#### Exercise details
Filter the data below for the string "Quantification" and copy each matching line.
____ Records
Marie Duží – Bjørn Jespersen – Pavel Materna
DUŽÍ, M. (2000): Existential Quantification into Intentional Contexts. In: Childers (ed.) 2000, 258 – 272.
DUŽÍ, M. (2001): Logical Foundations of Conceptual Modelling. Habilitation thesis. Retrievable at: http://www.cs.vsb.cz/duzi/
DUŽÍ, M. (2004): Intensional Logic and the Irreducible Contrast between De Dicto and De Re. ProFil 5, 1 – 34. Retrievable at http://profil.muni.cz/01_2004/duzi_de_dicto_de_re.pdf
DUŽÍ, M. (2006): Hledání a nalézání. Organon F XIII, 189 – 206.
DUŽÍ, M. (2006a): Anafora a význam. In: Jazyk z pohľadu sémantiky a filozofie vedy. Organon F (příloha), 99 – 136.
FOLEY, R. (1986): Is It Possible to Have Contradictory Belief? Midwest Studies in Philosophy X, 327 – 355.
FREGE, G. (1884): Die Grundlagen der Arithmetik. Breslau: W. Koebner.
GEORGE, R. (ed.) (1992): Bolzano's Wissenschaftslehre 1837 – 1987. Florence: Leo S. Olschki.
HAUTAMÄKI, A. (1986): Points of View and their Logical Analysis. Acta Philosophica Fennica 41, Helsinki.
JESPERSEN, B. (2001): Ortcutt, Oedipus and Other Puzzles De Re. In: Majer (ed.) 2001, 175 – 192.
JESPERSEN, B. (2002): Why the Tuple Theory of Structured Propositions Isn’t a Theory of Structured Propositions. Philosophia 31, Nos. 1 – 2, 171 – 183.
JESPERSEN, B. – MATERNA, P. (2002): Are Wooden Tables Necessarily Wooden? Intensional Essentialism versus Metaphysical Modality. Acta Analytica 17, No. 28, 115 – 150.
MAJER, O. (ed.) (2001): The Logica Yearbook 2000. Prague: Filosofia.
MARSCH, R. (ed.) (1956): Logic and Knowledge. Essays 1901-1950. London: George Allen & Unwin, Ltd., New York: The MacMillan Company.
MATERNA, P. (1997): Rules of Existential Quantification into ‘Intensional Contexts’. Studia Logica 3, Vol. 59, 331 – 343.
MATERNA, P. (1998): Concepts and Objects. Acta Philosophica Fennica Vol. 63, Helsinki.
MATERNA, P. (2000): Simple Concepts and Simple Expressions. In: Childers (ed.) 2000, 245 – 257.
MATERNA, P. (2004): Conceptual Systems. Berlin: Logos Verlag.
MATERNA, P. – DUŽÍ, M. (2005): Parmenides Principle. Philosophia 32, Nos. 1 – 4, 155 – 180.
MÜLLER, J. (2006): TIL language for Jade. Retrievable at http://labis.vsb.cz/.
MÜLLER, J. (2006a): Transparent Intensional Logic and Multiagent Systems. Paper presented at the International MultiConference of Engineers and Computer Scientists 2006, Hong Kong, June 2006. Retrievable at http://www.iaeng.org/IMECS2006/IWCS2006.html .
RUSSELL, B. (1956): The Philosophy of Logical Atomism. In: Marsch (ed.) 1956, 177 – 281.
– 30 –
________
#### Expected output
DUŽÍ, M. (2000): Existential Quantification into Intentional Contexts. In: Childers (ed.) 2000, 258 – 272.
MATERNA, P. (1997): Rules of Existential Quantification into ‘Intensional Contexts’. Studia Logica 3, Vol. 59, 331 – 343.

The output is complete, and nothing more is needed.